Terhadap telur-telur ikan yang tidak memiliki SK dikenakan pembayaran retribusi, sementara yang tidak memiliki surat karantina diproses sesuai UU no 31 tahun 2004 tentang perikanan pasal 90.

Dari penyitaan yang dilakukan pada Sabtu lalu, diketahui setiap karung dari lima koli kapasitasnya variatif, ada yang berisi lebih dari ratusan kilogram dan ada yang berkisar hingga puluhan kilogram.

Kasat mengakui pihaknya masih menunggu ketarangan ahli dari Dinas Kelautan Perikanan (DKP) Provinsi Maluku, karena dalam UU Perikanan nomor 31 tahun 2004 pasal 90 menyebutkan bahwa: Setiap orang yang dengan sengaja melakukan pemasukan atau pengeluaran ikan dan/atau hasil perikanan dari dan/atau ke wilayah Republik Indonesia yang tidak dilengkapi sertifikat kesehatan untuk konsumsi manusia sebagaimana dimaksud dalam Pasal 21, dipidana dengan pidana penjara paling lama 1 (satu) tahun dan denda paling banyak delapan ratus juta rupiah.

Matahelumual menjelaskan, para pelaku tidak ditahan tahan tetapi proses penyidikan sedang berjalan. Barang bukti (BB) sudah diamankan dan para pelaku dikenakan ancaman hukuman sebagaimana diatur dalam UU nomor 31 tahun 2004 tentang perikanan pasal 90.

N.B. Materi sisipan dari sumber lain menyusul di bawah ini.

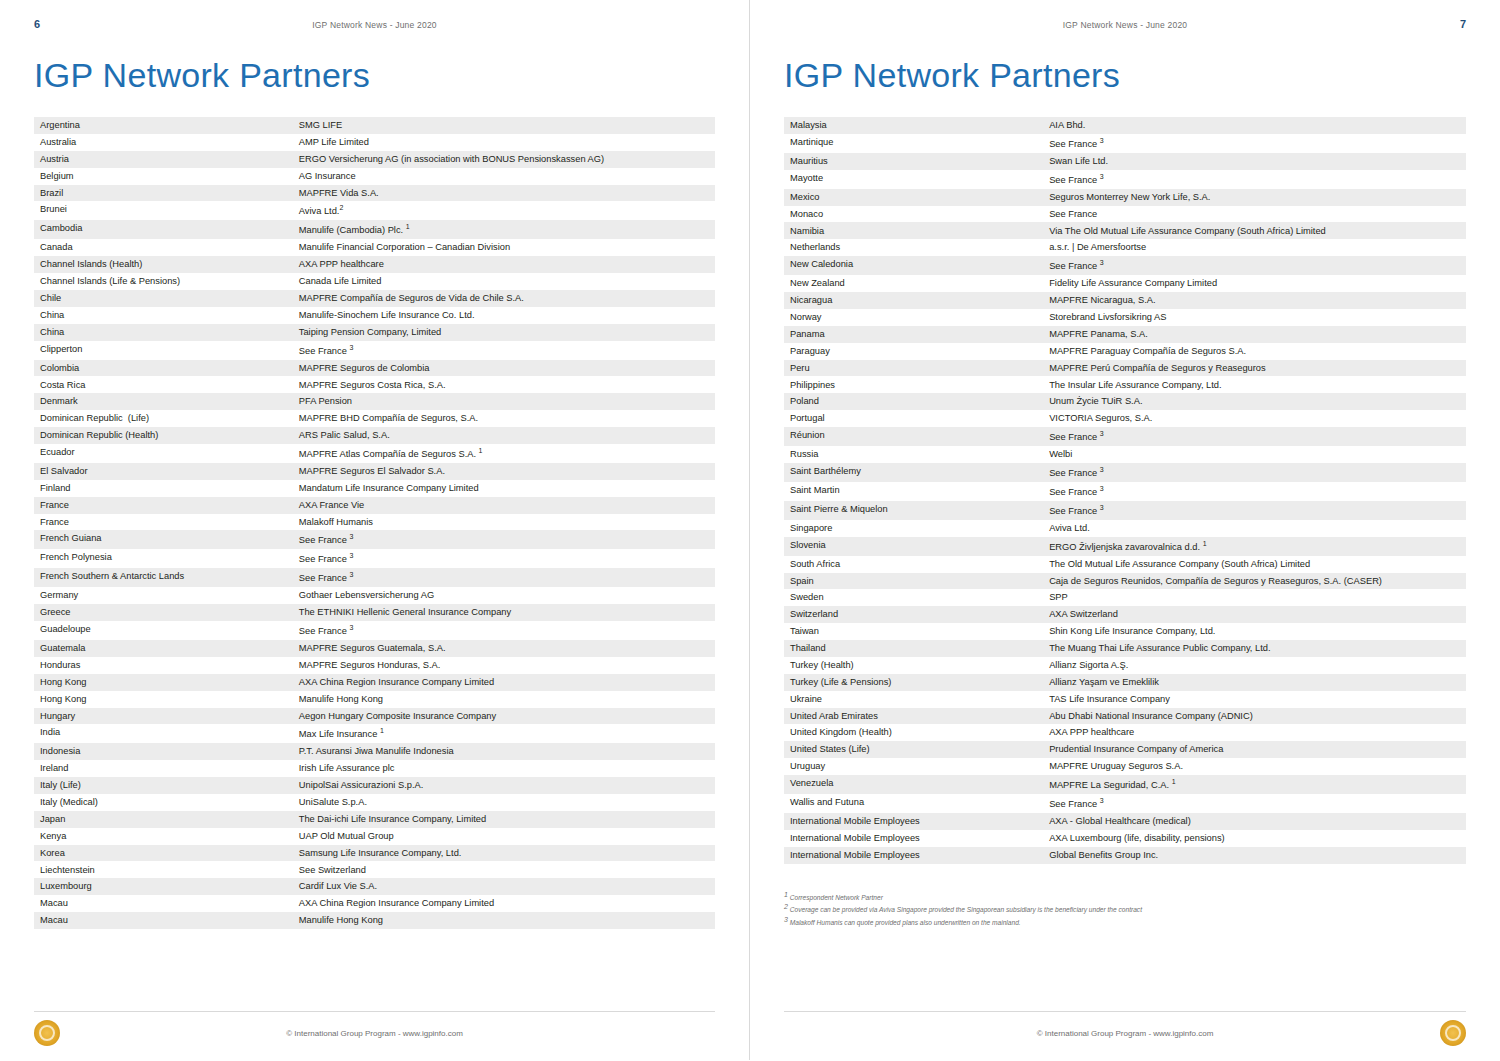6
IGP Network News - June 2020
IGP Network Partners
| Argentina | SMG LIFE |
| Australia | AMP Life Limited |
| Austria | ERGO Versicherung AG (in association with BONUS Pensionskassen AG) |
| Belgium | AG Insurance |
| Brazil | MAPFRE Vida S.A. |
| Brunei | Aviva Ltd. 2 |
| Cambodia | Manulife (Cambodia) Plc. 1 |
| Canada | Manulife Financial Corporation – Canadian Division |
| Channel Islands (Health) | AXA PPP healthcare |
| Channel Islands (Life & Pensions) | Canada Life Limited |
| Chile | MAPFRE Compañía de Seguros de Vida de Chile S.A. |
| China | Manulife-Sinochem Life Insurance Co. Ltd. |
| China | Taiping Pension Company, Limited |
| Clipperton | See France 3 |
| Colombia | MAPFRE Seguros de Colombia |
| Costa Rica | MAPFRE Seguros Costa Rica, S.A. |
| Denmark | PFA Pension |
| Dominican Republic (Life) | MAPFRE BHD Compañía de Seguros, S.A. |
| Dominican Republic (Health) | ARS Palic Salud, S.A. |
| Ecuador | MAPFRE Atlas Compañía de Seguros S.A. 1 |
| El Salvador | MAPFRE Seguros El Salvador S.A. |
| Finland | Mandatum Life Insurance Company Limited |
| France | AXA France Vie |
| France | Malakoff Humanis |
| French Guiana | See France 3 |
| French Polynesia | See France 3 |
| French Southern & Antarctic Lands | See France 3 |
| Germany | Gothaer Lebensversicherung AG |
| Greece | The ETHNIKI Hellenic General Insurance Company |
| Guadeloupe | See France 3 |
| Guatemala | MAPFRE Seguros Guatemala, S.A. |
| Honduras | MAPFRE Seguros Honduras, S.A. |
| Hong Kong | AXA China Region Insurance Company Limited |
| Hong Kong | Manulife Hong Kong |
| Hungary | Aegon Hungary Composite Insurance Company |
| India | Max Life Insurance 1 |
| Indonesia | P.T. Asuransi Jiwa Manulife Indonesia |
| Ireland | Irish Life Assurance plc |
| Italy (Life) | UnipolSai Assicurazioni S.p.A. |
| Italy (Medical) | UniSalute S.p.A. |
| Japan | The Dai-ichi Life Insurance Company, Limited |
| Kenya | UAP Old Mutual Group |
| Korea | Samsung Life Insurance Company, Ltd. |
| Liechtenstein | See Switzerland |
| Luxembourg | Cardif Lux Vie S.A. |
| Macau | AXA China Region Insurance Company Limited |
| Macau | Manulife Hong Kong |
© International Group Program - www.igpinfo.com
IGP Network News - June 2020
7
IGP Network Partners
| Malaysia | AIA Bhd. |
| Martinique | See France 3 |
| Mauritius | Swan Life Ltd. |
| Mayotte | See France 3 |
| Mexico | Seguros Monterrey New York Life, S.A. |
| Monaco | See France |
| Namibia | Via The Old Mutual Life Assurance Company (South Africa) Limited |
| Netherlands | a.s.r. / De Amersfoortse |
| New Caledonia | See France 3 |
| New Zealand | Fidelity Life Assurance Company Limited |
| Nicaragua | MAPFRE Nicaragua, S.A. |
| Norway | Storebrand Livsforsikring AS |
| Panama | MAPFRE Panama, S.A. |
| Paraguay | MAPFRE Paraguay Compañía de Seguros S.A. |
| Peru | MAPFRE Perú Compañía de Seguros y Reaseguros |
| Philippines | The Insular Life Assurance Company, Ltd. |
| Poland | Unum Życie TUiR S.A. |
| Portugal | VICTORIA Seguros, S.A. |
| Réunion | See France 3 |
| Russia | Welbi |
| Saint Barthélemy | See France 3 |
| Saint Martin | See France 3 |
| Saint Pierre & Miquelon | See France 3 |
| Singapore | Aviva Ltd. |
| Slovenia | ERGO Življenjska zavarovalnica d.d. 1 |
| South Africa | The Old Mutual Life Assurance Company (South Africa) Limited |
| Spain | Caja de Seguros Reunidos, Compañía de Seguros y Reaseguros, S.A. (CASER) |
| Sweden | SPP |
| Switzerland | AXA Switzerland |
| Taiwan | Shin Kong Life Insurance Company, Ltd. |
| Thailand | The Muang Thai Life Assurance Public Company, Ltd. |
| Turkey (Health) | Allianz Sigorta A.Ş. |
| Turkey (Life & Pensions) | Allianz Yaşam ve Emeklilik |
| Ukraine | TAS Life Insurance Company |
| United Arab Emirates | Abu Dhabi National Insurance Company (ADNIC) |
| United Kingdom (Health) | AXA PPP healthcare |
| United States (Life) | Prudential Insurance Company of America |
| Uruguay | MAPFRE Uruguay Seguros S.A. |
| Venezuela | MAPFRE La Seguridad, C.A. 1 |
| Wallis and Futuna | See France 3 |
| International Mobile Employees | AXA - Global Healthcare (medical) |
| International Mobile Employees | AXA Luxembourg (life, disability, pensions) |
| International Mobile Employees | Global Benefits Group Inc. |
1 Correspondent Network Partner
2 Coverage can be provided via Aviva Singapore provided the Singaporean subsidiary is the beneficiary under the contract
3 Malakoff Humanis can quote provided plans also underwritten on the mainland.
© International Group Program - www.igpinfo.com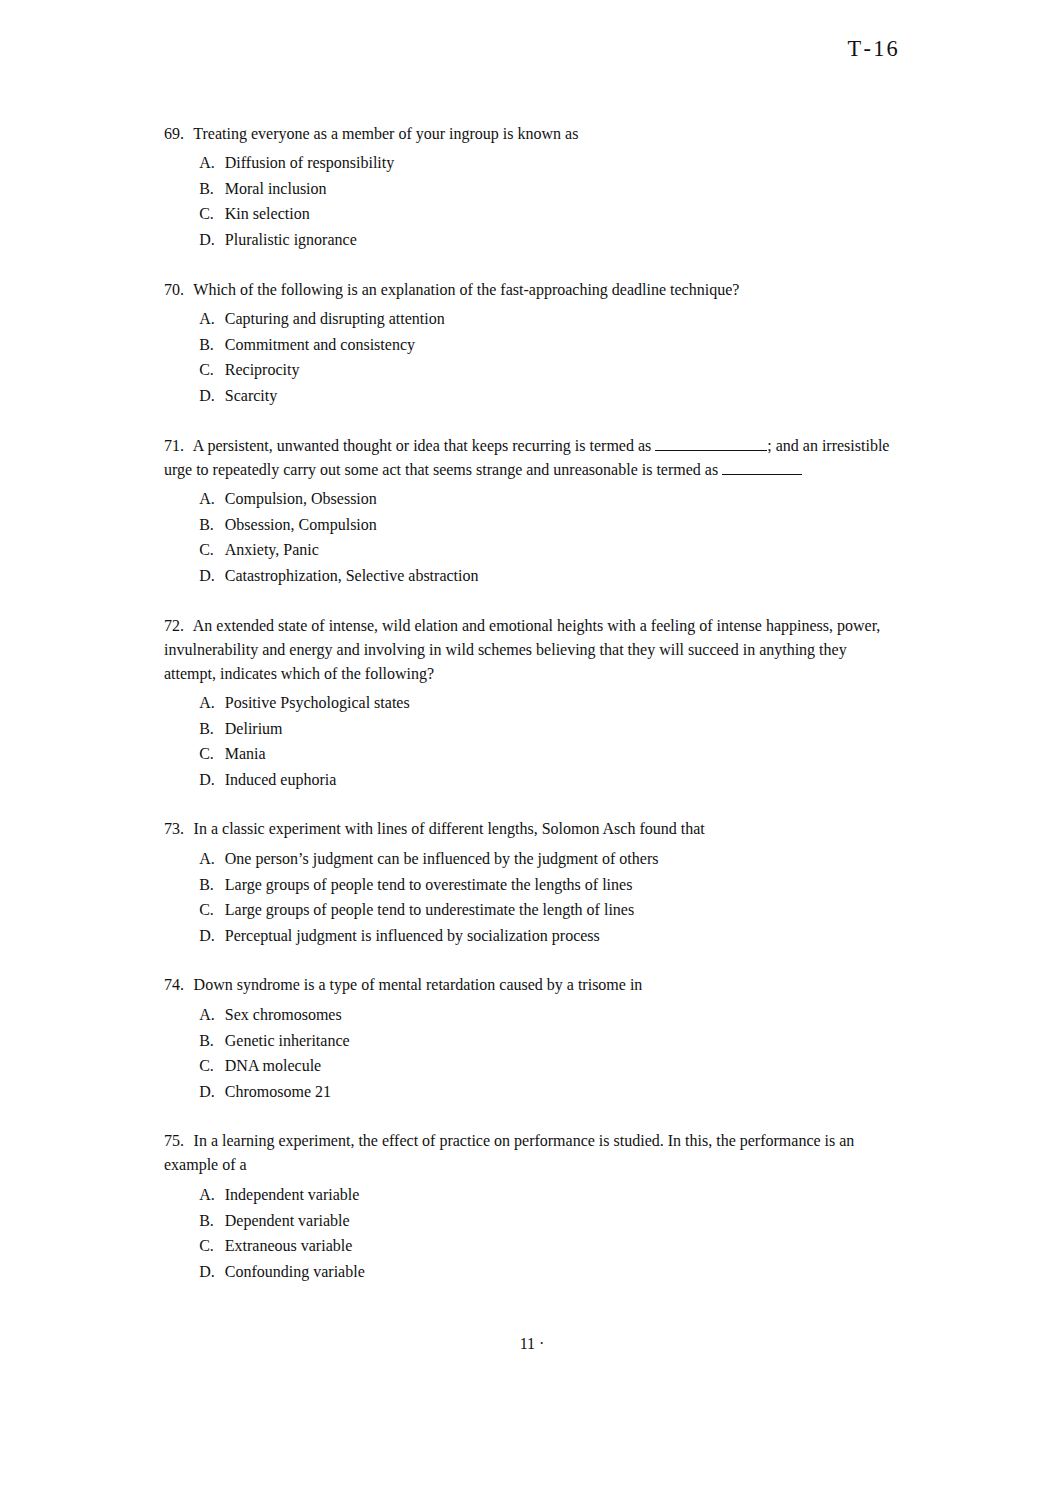T‑16
69. Treating everyone as a member of your ingroup is known as
A. Diffusion of responsibility
B. Moral inclusion
C. Kin selection
D. Pluralistic ignorance
70. Which of the following is an explanation of the fast-approaching deadline technique?
A. Capturing and disrupting attention
B. Commitment and consistency
C. Reciprocity
D. Scarcity
71. A persistent, unwanted thought or idea that keeps recurring is termed as ; and an irresistible urge to repeatedly carry out some act that seems strange and unreasonable is termed as
A. Compulsion, Obsession
B. Obsession, Compulsion
C. Anxiety, Panic
D. Catastrophization, Selective abstraction
72. An extended state of intense, wild elation and emotional heights with a feeling of intense happiness, power, invulnerability and energy and involving in wild schemes believing that they will succeed in anything they attempt, indicates which of the following?
A. Positive Psychological states
B. Delirium
C. Mania
D. Induced euphoria
73. In a classic experiment with lines of different lengths, Solomon Asch found that
A. One person’s judgment can be influenced by the judgment of others
B. Large groups of people tend to overestimate the lengths of lines
C. Large groups of people tend to underestimate the length of lines
D. Perceptual judgment is influenced by socialization process
74. Down syndrome is a type of mental retardation caused by a trisome in
A. Sex chromosomes
B. Genetic inheritance
C. DNA molecule
D. Chromosome 21
75. In a learning experiment, the effect of practice on performance is studied. In this, the performance is an example of a
A. Independent variable
B. Dependent variable
C. Extraneous variable
D. Confounding variable
11 ·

Sementara itu, menyikapi maraknya penjualan telur ikan terbang ke luar Saumlaki, Bupati Maluku Tenggara Barat (MTB) Petrus Fatlolon mengakui masih adanya kelemahan Pemkab dalam mendeteksi setiap aksi tak terpuji dari sejumlah pihak.

Menurutnya fasilitas dalam rangka mendeteksi barang bawaan penumpang baik dengan pesawat udara maupun dengan kapal laut ini masih  sangat terbatas.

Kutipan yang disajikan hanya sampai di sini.